Commerces pillés et casseurs : la colère touche Aubervilliers

Des scènes d'émeutes à Aubervilliers, le 3 décembre 2018 ©THOMAS SAMSON - AFP
Des scènes d'émeutes à Aubervilliers, le 3 décembre 2018 ©THOMAS SAMSON - AFP

Des scènes d'émeutes se sont déroulées lundi à Aubervilliers, où des commerces ont été saccagés et pillés. Les élus appellent l'exécutif à calmer le climat actuel en France.

Face aux vitres brisées de son magasin saccagé, Mohamed, propriétaire d’une boutique de téléphonie, raconte la déferlante qui s’est abattue sur son commerce : "Il y avait au moins une centaine de personnes qui ont cassé le magasin. Ce n’était pas deux ou trois personnes, c’était une horde de personnes. Ça arrive facilement à 50 000 euros ce qu’on a perdu..."

Des scènes de pillage qui ont ulcéré les riverains comme Gaëlle : "Tout le monde est rentré à l’intérieur et chacun se servait. Il y avait même des habitants du quartier qui sont descendus de chez eux avec des sacs, qui ont pris des choses et qui sont remontés. Je ne vois pas pourquoi il faut en arriver là. C’est dommage."

Pourtant, pour Matteo, élève en terminale, la violence est devenue le seul moyen de se faire entendre : "Casser, c’est devenu un moyen d’expression. On n’a pas le choix. Comment vous voulez qu’ils nous entendent sinon ? C’est comme les Gilets Jaunes. Ils montrent leur couleur dans la rue, c’est tout."

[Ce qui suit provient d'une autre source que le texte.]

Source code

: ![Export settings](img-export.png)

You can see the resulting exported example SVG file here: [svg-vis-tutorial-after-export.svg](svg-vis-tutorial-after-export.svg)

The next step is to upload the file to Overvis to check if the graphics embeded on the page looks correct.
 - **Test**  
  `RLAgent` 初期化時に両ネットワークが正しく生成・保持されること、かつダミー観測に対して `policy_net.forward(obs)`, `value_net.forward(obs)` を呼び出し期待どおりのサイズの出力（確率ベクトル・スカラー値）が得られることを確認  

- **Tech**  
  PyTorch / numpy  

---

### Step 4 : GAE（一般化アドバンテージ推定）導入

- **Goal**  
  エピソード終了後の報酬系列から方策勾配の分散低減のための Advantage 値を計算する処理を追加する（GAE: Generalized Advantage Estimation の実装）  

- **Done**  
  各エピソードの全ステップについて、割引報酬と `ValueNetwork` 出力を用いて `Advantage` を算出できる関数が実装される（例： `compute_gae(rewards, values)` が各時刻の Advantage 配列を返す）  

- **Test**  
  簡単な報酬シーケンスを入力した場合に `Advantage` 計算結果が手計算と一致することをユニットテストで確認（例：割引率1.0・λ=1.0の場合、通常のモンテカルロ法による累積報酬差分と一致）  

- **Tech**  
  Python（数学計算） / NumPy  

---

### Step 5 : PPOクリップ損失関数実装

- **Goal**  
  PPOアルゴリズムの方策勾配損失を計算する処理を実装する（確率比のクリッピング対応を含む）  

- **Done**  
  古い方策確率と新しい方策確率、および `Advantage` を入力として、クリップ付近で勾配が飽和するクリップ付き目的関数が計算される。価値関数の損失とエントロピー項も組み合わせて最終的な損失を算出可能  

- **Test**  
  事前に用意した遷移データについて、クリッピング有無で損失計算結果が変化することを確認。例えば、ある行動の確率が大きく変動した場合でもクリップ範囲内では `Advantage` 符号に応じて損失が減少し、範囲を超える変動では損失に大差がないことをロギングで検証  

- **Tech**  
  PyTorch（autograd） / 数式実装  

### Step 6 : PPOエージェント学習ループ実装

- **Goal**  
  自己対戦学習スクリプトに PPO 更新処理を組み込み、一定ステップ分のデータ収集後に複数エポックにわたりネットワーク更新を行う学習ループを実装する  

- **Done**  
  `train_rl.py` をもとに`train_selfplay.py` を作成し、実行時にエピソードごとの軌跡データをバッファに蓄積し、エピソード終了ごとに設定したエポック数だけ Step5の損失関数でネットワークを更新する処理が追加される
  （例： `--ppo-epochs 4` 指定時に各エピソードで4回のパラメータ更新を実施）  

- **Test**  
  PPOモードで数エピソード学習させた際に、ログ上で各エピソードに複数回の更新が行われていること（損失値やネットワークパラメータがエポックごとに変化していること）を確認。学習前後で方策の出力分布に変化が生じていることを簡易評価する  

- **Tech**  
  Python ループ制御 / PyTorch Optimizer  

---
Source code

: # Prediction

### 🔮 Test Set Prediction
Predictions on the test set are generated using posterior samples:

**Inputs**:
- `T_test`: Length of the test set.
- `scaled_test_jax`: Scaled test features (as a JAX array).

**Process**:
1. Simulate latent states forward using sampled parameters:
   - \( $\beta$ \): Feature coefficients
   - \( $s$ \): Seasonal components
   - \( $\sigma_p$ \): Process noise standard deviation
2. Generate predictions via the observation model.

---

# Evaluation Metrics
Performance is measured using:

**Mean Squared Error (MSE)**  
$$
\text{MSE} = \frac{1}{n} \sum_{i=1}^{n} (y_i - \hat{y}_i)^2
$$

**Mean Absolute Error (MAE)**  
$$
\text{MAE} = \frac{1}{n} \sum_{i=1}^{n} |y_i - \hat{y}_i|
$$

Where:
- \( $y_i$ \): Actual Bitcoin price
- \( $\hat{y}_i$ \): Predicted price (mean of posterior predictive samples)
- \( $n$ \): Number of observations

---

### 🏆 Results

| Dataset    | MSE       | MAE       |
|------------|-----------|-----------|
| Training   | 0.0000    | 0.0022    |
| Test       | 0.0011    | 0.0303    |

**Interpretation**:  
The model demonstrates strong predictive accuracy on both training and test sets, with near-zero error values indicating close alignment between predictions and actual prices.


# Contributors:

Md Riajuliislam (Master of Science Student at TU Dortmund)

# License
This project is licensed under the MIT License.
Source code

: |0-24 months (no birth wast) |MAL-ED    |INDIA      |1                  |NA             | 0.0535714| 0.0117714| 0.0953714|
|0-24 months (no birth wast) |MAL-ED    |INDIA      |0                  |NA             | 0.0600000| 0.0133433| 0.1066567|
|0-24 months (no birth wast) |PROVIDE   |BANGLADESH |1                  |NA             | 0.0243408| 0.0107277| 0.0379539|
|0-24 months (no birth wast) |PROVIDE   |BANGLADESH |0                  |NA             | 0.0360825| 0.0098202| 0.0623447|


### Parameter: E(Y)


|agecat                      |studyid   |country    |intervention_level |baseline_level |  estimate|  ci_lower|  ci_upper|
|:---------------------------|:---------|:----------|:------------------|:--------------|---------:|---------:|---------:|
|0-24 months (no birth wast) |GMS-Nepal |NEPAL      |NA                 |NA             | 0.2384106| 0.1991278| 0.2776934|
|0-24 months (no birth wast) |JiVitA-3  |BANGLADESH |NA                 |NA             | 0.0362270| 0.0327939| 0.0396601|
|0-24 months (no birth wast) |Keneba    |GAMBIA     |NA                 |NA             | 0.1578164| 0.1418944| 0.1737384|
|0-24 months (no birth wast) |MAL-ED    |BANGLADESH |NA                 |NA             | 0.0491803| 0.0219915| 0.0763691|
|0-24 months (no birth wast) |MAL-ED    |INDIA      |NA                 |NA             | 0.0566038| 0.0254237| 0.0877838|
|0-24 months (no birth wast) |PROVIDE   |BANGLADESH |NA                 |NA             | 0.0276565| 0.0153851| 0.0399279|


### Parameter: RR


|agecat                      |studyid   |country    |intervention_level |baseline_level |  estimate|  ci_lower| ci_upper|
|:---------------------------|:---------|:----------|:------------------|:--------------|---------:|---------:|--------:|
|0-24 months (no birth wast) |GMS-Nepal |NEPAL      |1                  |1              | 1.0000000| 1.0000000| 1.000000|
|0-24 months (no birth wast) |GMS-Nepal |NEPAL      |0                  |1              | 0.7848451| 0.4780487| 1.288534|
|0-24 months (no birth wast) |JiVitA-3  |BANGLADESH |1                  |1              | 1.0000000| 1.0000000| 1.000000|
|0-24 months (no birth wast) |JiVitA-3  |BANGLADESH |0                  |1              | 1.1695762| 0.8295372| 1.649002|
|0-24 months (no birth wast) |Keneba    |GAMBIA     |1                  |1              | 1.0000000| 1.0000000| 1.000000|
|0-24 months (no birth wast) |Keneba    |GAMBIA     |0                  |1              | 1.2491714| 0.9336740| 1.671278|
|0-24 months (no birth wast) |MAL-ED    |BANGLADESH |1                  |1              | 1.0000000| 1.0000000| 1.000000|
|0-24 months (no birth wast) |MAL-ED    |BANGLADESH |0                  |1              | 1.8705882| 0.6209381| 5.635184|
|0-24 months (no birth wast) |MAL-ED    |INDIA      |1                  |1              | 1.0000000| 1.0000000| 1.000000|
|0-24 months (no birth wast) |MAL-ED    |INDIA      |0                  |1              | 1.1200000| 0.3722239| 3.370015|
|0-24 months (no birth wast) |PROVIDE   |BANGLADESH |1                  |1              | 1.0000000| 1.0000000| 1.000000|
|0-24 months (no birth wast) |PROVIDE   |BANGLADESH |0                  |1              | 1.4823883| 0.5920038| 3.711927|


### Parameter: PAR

Une colère qui se généralise et qui inquiète Fatih Tlili, conseiller municipal délégué au commerce d’Aubervilliers, qui lance un appel à l’exécutif : "Il faut que le gouvernement cède aux revendications, qui ne sont pas révolutionnaires. Mais j’ai l’impression que si on laisse faire, on va être dans une situation incontrôlable. Et ça, c’est irresponsable de la part des pouvoirs politiques."

Lors de ces violences, 8 personnes, dont deux mineurs, ont finalement été interpellées par la police.